Article Text
Abstract
A survey for children/young people supported by a hospice
Introduction The Care Quality Commission requires agencies to enable services users to participate in the development of the service.
Aims This survey represents a children’s hospice first attempt to hear directly from the children and young people they support as part of the organisations Clinical Governance process.
Methods Children and young people using hospice services have a wide range of needs, abilities and disabilities. Participants were encouraged to complete the surveys on their own if able or if needed with help from their siblings or parents/carers. The format was a simple questionnaire provided on paper and accessible on-line to offer participants a choice about how to reply.
Completed paper surveys were added to the on-line programme manually by the Clinical Governance Facilitators to aid collation and analysis.
Results Of the 438 forms sent out 67 (15%) were retuned; some completed by the child/young person, on their behalf by siblings or parent/carer or siblings from their own perspective.
Respondents commented on activities they would like to see offered by the hospice such as DJ evenings and outings including holidays abroad. They also highlighted a few things they didn’t like such as staying over at the same time as young children.

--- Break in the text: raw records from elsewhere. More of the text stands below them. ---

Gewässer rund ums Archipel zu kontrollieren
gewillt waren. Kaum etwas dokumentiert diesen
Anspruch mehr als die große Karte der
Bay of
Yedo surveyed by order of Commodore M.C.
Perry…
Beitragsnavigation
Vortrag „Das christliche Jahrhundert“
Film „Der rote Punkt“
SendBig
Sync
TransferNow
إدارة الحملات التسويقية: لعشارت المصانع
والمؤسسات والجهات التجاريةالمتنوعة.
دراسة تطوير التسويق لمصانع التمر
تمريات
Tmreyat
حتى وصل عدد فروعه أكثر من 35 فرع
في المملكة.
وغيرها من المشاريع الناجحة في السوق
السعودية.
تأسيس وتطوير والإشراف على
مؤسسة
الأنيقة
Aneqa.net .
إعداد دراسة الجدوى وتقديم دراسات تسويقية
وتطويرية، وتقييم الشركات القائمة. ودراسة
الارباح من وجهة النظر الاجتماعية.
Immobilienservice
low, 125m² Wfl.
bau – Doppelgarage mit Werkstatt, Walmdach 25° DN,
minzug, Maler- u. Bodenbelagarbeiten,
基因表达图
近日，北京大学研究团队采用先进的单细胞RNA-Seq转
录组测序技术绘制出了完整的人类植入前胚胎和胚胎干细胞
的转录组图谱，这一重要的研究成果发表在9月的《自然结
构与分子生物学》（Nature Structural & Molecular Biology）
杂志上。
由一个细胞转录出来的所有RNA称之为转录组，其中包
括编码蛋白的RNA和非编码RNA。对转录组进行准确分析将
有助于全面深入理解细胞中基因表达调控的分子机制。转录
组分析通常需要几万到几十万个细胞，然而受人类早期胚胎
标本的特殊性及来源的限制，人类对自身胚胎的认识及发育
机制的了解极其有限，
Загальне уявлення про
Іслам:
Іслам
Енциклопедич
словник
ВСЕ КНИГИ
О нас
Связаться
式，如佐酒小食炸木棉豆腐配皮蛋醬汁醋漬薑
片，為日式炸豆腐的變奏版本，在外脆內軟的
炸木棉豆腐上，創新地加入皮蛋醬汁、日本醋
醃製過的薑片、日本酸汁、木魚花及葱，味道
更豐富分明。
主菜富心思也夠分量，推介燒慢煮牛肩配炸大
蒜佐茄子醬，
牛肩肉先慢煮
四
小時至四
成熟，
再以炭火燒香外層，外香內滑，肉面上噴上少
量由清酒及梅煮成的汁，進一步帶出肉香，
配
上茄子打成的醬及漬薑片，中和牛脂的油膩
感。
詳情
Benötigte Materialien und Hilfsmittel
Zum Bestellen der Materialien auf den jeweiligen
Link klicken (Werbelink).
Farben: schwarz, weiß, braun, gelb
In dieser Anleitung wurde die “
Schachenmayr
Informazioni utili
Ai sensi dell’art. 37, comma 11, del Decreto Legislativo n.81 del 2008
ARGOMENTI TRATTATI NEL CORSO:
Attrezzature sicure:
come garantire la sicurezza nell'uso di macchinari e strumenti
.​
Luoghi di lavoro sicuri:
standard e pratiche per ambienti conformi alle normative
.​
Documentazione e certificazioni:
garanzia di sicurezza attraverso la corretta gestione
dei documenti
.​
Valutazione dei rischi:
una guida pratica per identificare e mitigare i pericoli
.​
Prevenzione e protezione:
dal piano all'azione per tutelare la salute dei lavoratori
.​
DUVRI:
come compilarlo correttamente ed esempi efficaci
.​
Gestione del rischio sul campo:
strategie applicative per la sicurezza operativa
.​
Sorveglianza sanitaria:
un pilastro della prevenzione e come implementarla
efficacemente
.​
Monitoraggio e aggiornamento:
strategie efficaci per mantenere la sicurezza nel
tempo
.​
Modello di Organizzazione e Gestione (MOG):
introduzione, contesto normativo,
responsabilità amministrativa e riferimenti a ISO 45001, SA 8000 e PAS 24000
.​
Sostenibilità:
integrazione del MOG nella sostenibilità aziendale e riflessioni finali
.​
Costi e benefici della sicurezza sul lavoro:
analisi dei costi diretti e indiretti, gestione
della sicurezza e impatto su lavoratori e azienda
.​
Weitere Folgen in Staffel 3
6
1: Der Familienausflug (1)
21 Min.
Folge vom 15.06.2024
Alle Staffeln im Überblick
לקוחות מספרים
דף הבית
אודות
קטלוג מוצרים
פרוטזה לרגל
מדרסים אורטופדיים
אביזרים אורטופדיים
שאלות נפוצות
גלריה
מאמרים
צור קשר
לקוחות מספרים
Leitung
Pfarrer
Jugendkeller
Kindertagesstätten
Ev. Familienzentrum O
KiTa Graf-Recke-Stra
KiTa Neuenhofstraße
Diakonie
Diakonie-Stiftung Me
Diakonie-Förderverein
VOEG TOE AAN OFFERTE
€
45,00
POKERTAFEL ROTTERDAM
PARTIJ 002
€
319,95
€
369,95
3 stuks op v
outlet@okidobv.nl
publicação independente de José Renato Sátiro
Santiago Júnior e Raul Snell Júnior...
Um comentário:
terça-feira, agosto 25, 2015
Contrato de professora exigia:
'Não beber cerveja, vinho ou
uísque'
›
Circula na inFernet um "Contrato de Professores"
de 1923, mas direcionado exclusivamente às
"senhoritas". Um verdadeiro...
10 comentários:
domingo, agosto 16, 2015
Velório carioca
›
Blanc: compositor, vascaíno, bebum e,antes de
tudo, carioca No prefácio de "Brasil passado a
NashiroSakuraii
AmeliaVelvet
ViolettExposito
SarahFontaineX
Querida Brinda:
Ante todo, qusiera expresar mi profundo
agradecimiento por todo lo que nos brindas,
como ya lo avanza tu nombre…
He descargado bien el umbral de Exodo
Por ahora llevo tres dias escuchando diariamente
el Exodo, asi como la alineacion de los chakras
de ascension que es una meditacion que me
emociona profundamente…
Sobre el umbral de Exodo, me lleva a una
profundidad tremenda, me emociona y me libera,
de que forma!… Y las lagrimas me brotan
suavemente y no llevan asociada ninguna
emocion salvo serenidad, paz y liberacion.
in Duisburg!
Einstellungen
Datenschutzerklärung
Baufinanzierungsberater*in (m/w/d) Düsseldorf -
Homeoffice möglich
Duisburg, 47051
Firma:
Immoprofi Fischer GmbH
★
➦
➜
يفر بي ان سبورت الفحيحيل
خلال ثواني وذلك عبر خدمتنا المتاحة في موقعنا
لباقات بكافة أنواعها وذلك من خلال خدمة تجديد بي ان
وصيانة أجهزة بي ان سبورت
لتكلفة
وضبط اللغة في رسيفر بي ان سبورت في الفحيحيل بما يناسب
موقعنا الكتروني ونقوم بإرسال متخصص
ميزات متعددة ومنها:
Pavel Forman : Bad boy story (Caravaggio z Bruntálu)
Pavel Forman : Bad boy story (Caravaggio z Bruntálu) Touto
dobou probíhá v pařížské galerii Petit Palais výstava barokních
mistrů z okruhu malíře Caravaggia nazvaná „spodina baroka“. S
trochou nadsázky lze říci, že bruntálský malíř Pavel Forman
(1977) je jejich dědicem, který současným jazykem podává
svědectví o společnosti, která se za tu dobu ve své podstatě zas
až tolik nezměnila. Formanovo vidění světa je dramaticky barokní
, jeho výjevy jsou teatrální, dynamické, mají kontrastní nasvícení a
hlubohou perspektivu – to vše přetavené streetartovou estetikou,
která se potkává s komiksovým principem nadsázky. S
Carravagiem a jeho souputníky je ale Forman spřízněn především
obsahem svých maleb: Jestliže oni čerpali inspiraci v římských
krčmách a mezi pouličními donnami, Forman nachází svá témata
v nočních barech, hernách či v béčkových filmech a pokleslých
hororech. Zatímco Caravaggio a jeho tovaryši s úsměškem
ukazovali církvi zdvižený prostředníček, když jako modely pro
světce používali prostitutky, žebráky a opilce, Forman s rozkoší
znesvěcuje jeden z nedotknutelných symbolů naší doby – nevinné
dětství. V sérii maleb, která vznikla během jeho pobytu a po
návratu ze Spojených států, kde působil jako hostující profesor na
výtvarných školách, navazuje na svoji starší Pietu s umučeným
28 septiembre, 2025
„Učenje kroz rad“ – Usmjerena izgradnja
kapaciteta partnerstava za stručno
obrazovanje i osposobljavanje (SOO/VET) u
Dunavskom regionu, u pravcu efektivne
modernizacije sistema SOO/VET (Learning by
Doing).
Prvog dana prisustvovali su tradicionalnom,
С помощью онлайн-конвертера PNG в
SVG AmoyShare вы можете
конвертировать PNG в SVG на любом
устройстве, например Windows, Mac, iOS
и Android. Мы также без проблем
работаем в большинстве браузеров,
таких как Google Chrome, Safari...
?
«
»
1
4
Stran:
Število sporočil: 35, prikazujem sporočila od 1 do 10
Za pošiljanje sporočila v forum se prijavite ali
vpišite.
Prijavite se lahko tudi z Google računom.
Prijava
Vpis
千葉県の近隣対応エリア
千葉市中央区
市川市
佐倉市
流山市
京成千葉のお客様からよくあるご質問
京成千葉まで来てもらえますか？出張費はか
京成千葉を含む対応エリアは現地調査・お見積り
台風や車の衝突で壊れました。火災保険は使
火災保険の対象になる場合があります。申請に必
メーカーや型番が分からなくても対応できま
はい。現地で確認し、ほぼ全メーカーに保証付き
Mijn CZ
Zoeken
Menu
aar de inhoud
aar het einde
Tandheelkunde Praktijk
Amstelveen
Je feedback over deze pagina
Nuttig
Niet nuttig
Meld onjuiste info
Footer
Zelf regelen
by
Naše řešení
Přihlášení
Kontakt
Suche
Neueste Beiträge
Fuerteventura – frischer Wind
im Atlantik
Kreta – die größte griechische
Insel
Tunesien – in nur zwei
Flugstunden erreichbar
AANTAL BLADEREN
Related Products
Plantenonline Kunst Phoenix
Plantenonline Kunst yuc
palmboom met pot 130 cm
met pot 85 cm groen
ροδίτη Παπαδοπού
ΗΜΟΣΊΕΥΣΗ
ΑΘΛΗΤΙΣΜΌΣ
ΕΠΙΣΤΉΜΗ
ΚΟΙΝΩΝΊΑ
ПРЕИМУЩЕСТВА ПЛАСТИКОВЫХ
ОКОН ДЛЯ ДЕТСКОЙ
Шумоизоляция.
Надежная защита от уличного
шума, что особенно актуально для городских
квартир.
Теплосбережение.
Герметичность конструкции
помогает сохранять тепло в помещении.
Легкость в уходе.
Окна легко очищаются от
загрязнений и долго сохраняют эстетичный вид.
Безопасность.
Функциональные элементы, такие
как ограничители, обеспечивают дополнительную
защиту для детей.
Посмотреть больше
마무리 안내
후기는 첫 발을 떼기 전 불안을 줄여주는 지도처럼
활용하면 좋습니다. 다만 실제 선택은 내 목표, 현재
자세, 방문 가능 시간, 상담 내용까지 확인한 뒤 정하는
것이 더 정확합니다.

Discussion The survey offered children and young people with a range of complex needs the opportunity to comment on their experiences. The results will be shared with staff so they can discuss and consider ways of implementing changes to their practice in an effort to meet specific needs and improve the experiences of the service users.
Conclusion The survey has provided a starting point. In future we plan to review the survey and include other methods such as participant observation to offer more children and young people the chance to participate.